Pervasiveness of pills dulls outrage against steroid-using stars
| OAKLAND, CALIF.
Amid the talk on the message boards of 4-lane.com about slugger Barry Bonds and what his hitting records should or should not mean, someone known as T_Rex paused:
"One thing that I find amusing is that the problem ... most people seem to have with steroids is that they're 'performance enhancing' drugs. Doesn't Creatine enhance performance by allowing athletes to build additional muscle mass? Creatine is legal and sold over the counter."
In his moment of reflection, T_Rex hit upon what is perhaps one of the most fundamental - and overlooked - aspects of the drug scandal now vexing American sports. For the past decade in particular, America's growing reliance on drugs may have blurred the line between what is cheating and what is simply an attempt to build a better body through chemistry.
To some analysts, baseball's "Juiced Era" is built on attitudes like those of T_Rex, forged by the rise of countless dietary supplements, including Creatine. Others, however, find even deeper roots, pointing to the explosion of prescription drugs - for everything from weight loss to cholesterol levels - as an indicator of a society that is increasingly comfortable with pills and creams instead of discipline or discomfort.
"The acceptance of chemical enhancement as an integral part of our society absolutely plays a part in this," says Charles Yesalis, a professor of sport science at Penn State in University Park. "It does dull [the outrage]."
Recent revelations from the federal drug investigation into the Bay Area Laboratory Co-Operative, or BALCO, have sparked at least enough outrage to break through the ambivalence that typically surrounds allegations of steroid abuse in pro sports. Last week, reports surfaced that Bonds told a grand jury he took substances that prosecutors believe were steroids. This week, the player's union of Major League Baseball agreed to stiffen drug testing. New rules will begin to be ironed out as soon as next week.
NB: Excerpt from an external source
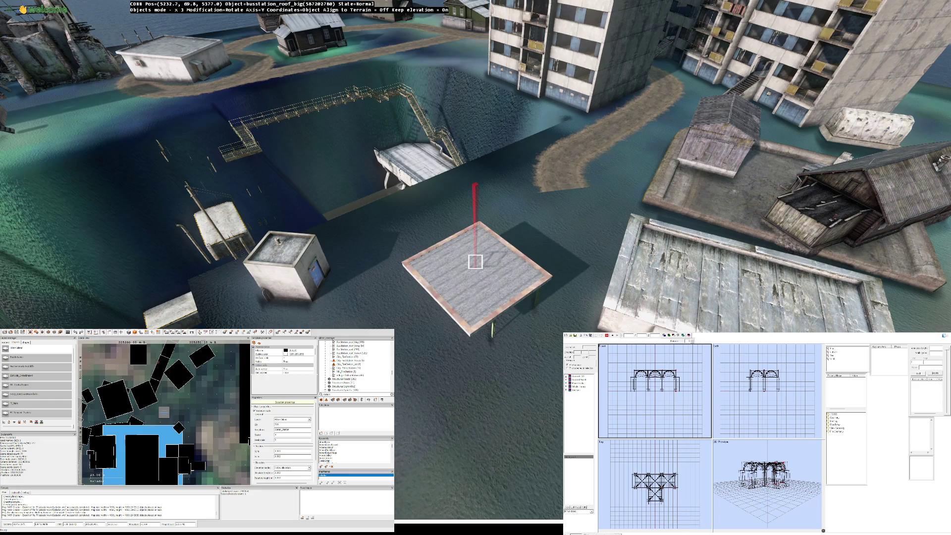
key("s")
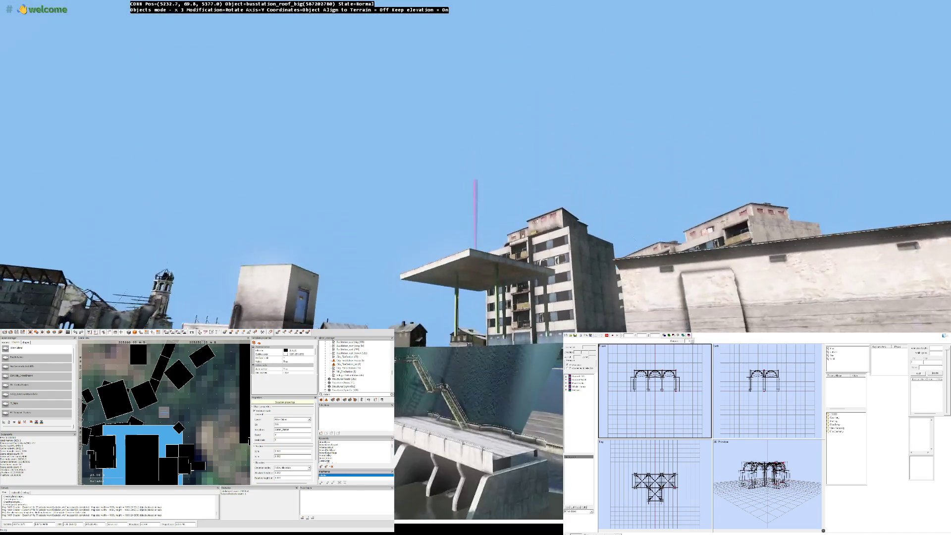
key("w")
key("q")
Yet the drug crisis now laid bare by BALCO was allowed to build in part because fans had little desire to confront it. As recently as last year, 35 percent of Americans were not at all bothered by performance-enhancing drugs, while 33 percent were only somewhat bothered, according to a New York Times poll.
In many respects, the ambivalence is a reflection of fans' growing cynicism. But the trend cannot be dissociated from the country's cultural attitude toward drugs, says Dr. Yesalis. He is fond of running down the list of drugs tailored to people of every age - from Ritalin for overactive children to Red Bull energy drinks for teens and Prozac for adults. While he and other observers don't suggest that Red Bull is in the same category as steroids, they say that the growing universe of pills and elixirs has brought a change in attitudes and expectations.
"There is a desensitization of folks around this stuff," says Jeff O'Brien of the Center for the Study of Sport in Society at Northeastern University in Boston. Today, some 44 percent of Americans take at least one prescription drug, and 17 percent take three or more, up from 39 percent and 12 percent, respectively, a decade ago. Advertising for products like Levitra and Ambien has flooded the airwaves.
The more direct link to steroid use, though, is the emergence of dietary supplements. When Congress freed supplements from the strict federal rules that govern medical drugs in 1994, a new industry sprouted.
The crop included pills and powders that went right to edge of the line between supplement and steroid, legal and illegal. The year he hit 70 home runs, Mark McGwire famously took Androstenedione - a steroid precursor that is now banned by baseball. The once-popular supplement Ephedra, a stimulant, is now illegal.
"We have created an industry and a mind-set," says Gary Wadler, a physician and an expert on performance-enhancing drugs. The attitude is that "you really need chemicals from a bottle to achieve and to be better than you are."
As a result, steroids are, to some, simply the ultimate power shake. On the baseball boards of ESPN.com, OneCentX1 holds forth on the hypocrisy of condemning steroid users: "Don't tell me that every player in every sport does not take some kind of pill or some kind of drink or bar or liquid or powder."
In this environment, steroids have slipped into a gray area. To many, they are more than supplements, but not truly illicit drugs - though laws punishing its abuse are nearly as strict as for cocaine or heroin.
For one, steroid users aren't likely to hang out in alleys with a hangdog look and a handgun. "When you're dealing with performance-enhancing drugs, users could be an All- American boy or girl," says Yesalis.
Moreover, the side effects from steroids are seen not over days but over years. "You can get away with it for a long time," says William Roberts, president of the American College of Sports Medicine in Indianapolis.
That makes it all the more important to draw a clear line now, while there is momentum. "As a culture, we're at a choice point," says Thomas Murray, a sports ethicist at the Hastings Center in Garrison, N.Y. "We can either throw our lot in with the principles of performance enhancement, or we can hold fast to some notion of sport as human."